Некоторое смятение на рынке вызвали валютные мероприятия новой власти. До этого момента широкая публика почти не делала различия между различными сортами русских денег. Известным фавором пользовались только так называемые «царские деньги», которые почти не обращались на рынке. Но о возможности различных цен на один и тот же предмет при расчете на разную валюту никто тогда еще и не подозревал. «Керенки», «украинки» и «советские» шли совершенно наравне; последние принимались даже охотнее всего, так как среди керенок» и особенно среди украинских пятидесятирублевок было много фальшивых и рваных. — Непосредственно перед приходом добровольцев появился лаж на керенки и украинки; курс советских денег пал. А вскоре после переворота советские деньги были аннулированы особым приказом и большая масса населения, снабженная главным образом этими деньгами, оказалась в весьма тяжелом положении.

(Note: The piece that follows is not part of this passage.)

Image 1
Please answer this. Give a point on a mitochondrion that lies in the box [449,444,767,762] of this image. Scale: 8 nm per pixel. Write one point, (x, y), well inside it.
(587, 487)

Валютный вопрос, повторяю, внес некоторое смятение и вызвал неудовольствие против новой власти; но общая картина была все же картиной возрождения нормальной хозяйственной жизни. Все продукты появились в изобилии, продавцы перестали бояться реквизиций, условия транспорта улучшились. Жить стало легче.
Быстро возродилась, с приходом добровольцев, также общественная и правовая жизнь.